Task statement: The word "efficacy" marks the lines you need; copy each of them from the data.

Raw data:
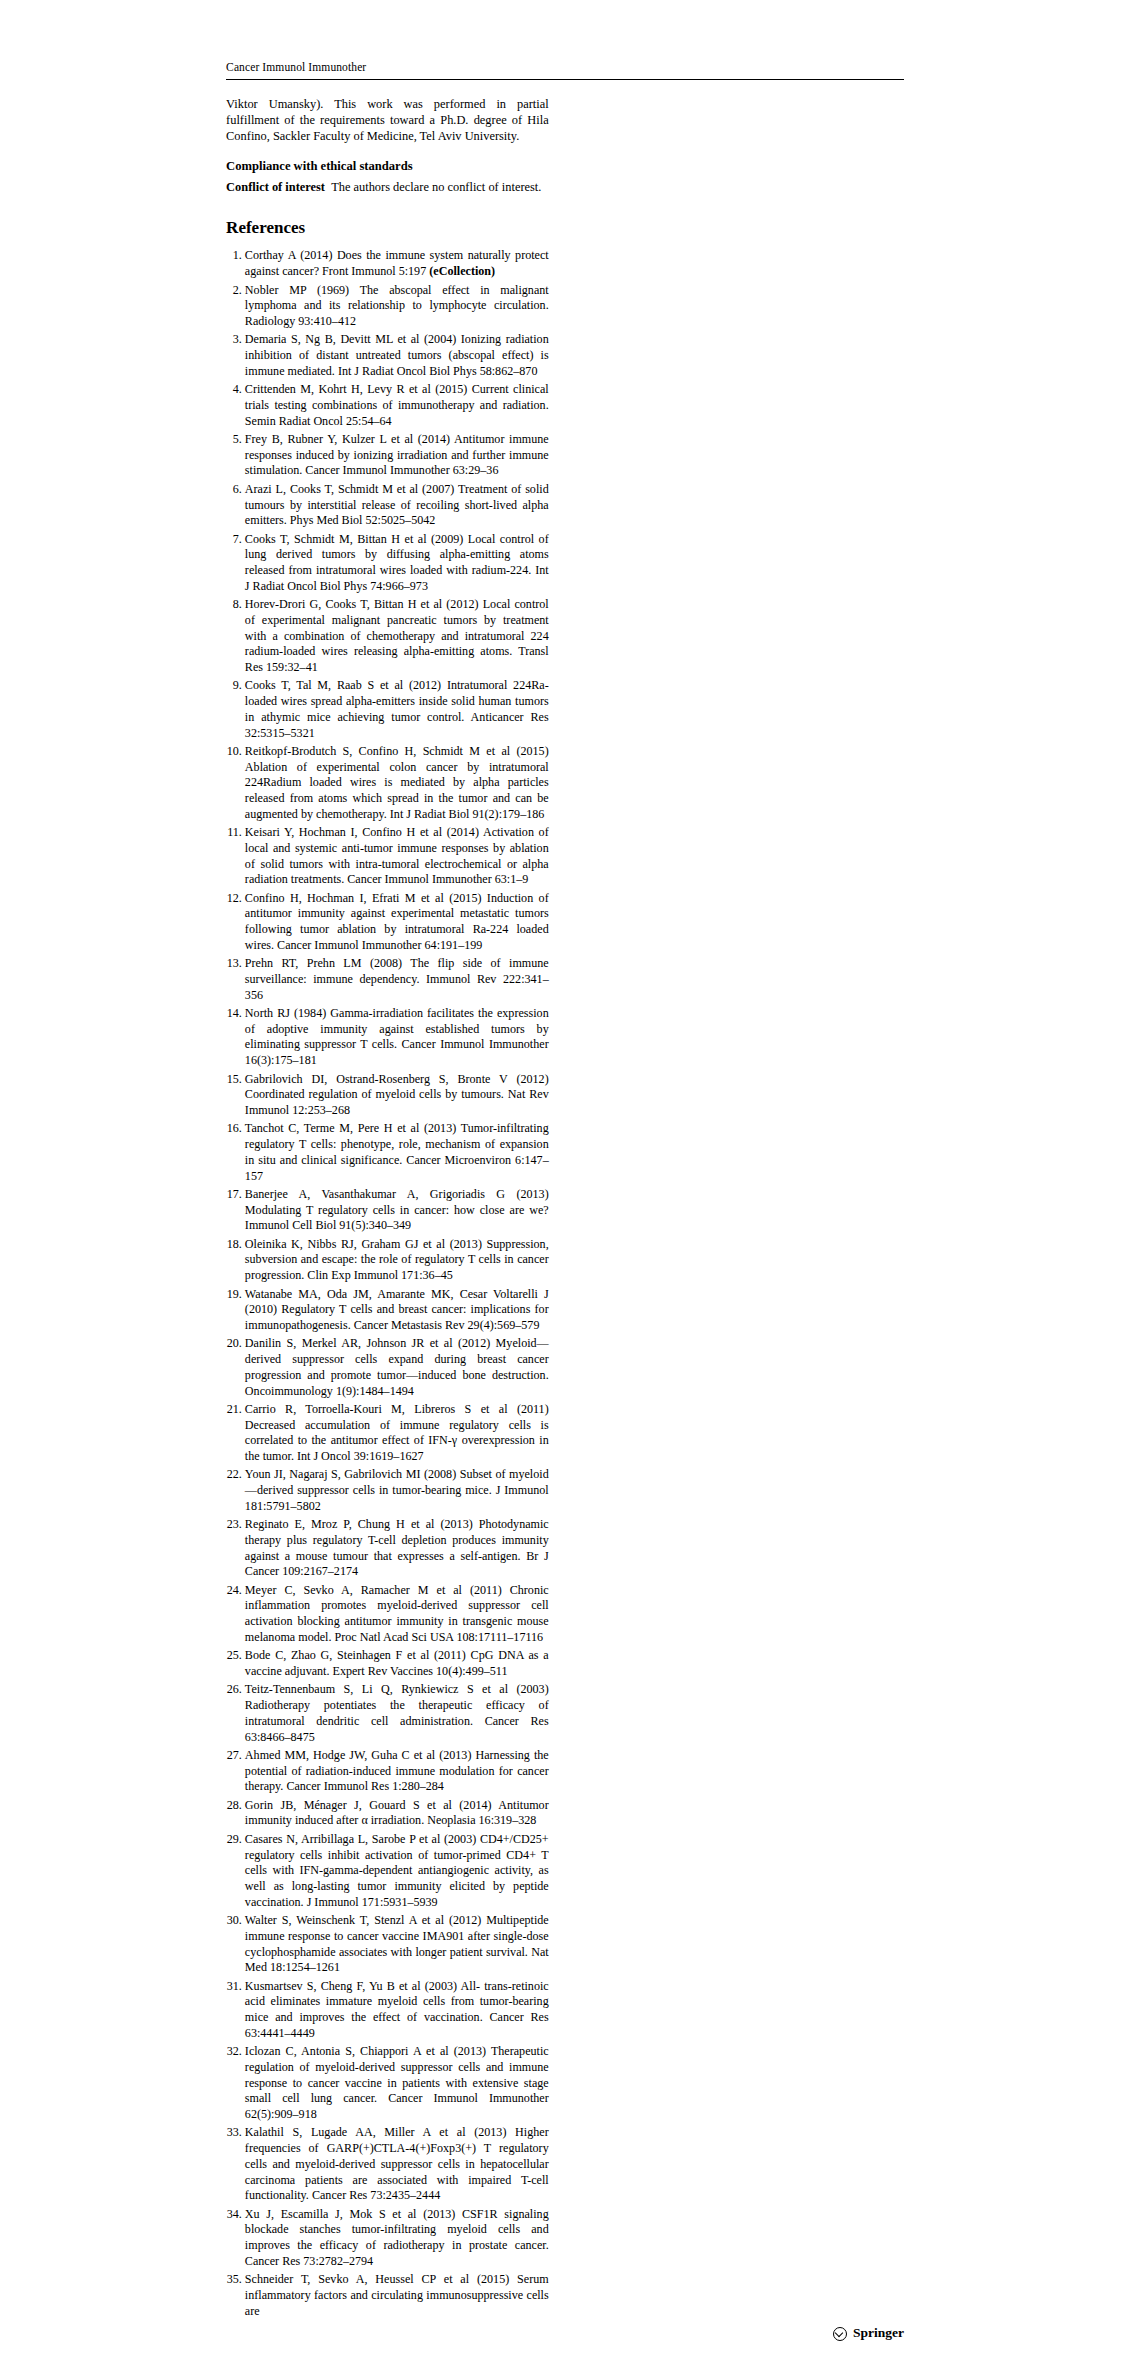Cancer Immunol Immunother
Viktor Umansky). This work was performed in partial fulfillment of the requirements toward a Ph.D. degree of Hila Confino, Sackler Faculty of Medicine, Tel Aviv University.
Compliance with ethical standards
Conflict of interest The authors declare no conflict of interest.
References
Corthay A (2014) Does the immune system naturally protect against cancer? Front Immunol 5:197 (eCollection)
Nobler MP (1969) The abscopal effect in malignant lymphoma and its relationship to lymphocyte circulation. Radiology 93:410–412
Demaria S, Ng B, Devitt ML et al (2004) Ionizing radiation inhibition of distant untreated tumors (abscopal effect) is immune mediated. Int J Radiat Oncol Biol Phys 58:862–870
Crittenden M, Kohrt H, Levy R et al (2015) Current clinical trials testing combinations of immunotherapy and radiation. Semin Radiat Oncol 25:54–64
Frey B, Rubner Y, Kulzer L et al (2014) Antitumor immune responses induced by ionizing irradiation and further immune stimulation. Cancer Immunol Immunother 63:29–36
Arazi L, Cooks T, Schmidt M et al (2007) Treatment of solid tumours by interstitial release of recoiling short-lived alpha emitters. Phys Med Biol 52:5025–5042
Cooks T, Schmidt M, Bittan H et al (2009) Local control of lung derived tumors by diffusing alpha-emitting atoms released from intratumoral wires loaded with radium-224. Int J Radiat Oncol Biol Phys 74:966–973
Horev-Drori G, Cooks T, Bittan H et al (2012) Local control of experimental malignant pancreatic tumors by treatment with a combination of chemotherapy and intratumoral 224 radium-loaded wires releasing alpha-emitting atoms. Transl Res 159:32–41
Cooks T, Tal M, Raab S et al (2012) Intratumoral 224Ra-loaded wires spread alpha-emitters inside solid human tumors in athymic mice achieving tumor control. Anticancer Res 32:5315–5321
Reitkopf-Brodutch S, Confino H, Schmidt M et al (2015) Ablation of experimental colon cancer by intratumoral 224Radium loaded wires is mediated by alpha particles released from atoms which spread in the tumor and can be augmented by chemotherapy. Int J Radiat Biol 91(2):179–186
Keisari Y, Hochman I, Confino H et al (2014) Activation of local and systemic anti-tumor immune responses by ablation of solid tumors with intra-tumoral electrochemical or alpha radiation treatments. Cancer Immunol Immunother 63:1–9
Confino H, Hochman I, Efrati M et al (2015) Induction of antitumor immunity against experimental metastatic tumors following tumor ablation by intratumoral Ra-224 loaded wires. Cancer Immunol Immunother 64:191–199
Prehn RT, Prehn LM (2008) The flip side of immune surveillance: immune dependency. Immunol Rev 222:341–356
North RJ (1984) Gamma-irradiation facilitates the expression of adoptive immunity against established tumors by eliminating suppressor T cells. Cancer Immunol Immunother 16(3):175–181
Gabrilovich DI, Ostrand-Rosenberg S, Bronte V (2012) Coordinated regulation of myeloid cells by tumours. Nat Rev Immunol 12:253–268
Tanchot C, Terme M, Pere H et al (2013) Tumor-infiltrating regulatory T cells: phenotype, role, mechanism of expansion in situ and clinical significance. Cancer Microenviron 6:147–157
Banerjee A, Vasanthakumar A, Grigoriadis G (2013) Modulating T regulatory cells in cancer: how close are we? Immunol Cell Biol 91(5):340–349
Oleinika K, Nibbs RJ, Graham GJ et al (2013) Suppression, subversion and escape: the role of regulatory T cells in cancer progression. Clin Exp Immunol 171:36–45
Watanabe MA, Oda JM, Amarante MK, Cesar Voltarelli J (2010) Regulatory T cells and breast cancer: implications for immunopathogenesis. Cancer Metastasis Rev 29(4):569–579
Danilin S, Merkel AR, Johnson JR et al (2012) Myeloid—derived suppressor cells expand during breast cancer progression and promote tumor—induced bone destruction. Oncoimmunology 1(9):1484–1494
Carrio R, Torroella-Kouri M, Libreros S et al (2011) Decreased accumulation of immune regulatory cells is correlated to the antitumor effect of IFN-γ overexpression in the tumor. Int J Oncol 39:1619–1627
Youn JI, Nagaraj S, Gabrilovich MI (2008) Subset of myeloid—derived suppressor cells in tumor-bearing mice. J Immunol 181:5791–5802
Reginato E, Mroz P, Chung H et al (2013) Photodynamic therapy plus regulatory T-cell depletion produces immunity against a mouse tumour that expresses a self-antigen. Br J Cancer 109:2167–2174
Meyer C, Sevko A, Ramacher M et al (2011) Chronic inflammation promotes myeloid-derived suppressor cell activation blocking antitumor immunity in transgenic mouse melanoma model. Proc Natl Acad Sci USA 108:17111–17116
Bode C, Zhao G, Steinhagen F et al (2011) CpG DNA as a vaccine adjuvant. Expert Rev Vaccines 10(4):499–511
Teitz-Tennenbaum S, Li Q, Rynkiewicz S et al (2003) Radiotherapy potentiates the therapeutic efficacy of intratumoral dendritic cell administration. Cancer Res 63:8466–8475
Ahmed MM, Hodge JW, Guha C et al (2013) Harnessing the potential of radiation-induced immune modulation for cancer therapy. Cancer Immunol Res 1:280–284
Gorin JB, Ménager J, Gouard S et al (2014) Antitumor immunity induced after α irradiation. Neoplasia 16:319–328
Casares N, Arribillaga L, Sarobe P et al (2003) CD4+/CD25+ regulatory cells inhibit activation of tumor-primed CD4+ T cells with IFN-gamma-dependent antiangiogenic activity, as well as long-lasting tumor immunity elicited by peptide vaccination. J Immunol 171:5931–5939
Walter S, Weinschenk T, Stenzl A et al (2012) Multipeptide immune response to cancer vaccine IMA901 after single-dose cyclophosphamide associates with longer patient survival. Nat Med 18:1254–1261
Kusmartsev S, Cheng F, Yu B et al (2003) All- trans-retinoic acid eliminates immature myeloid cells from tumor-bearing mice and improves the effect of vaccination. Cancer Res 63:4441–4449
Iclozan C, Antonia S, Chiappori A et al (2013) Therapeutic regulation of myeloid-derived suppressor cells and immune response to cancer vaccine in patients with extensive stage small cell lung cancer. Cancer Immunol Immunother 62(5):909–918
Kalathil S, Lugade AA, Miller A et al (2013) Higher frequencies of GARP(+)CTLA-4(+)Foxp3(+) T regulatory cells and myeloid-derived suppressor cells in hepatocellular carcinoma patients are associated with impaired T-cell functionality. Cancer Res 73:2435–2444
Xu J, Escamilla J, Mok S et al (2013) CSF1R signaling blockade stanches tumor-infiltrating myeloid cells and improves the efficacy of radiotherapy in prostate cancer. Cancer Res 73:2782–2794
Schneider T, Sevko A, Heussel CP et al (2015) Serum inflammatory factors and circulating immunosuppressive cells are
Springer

Problem solution:
Teitz-Tennenbaum S, Li Q, Rynkiewicz S et al (2003) Radiotherapy potentiates the therapeutic efficacy of intratumoral dendritic cell administration. Cancer Res 63:8466–8475
Xu J, Escamilla J, Mok S et al (2013) CSF1R signaling blockade stanches tumor-infiltrating myeloid cells and improves the efficacy of radiotherapy in prostate cancer. Cancer Res 73:2782–2794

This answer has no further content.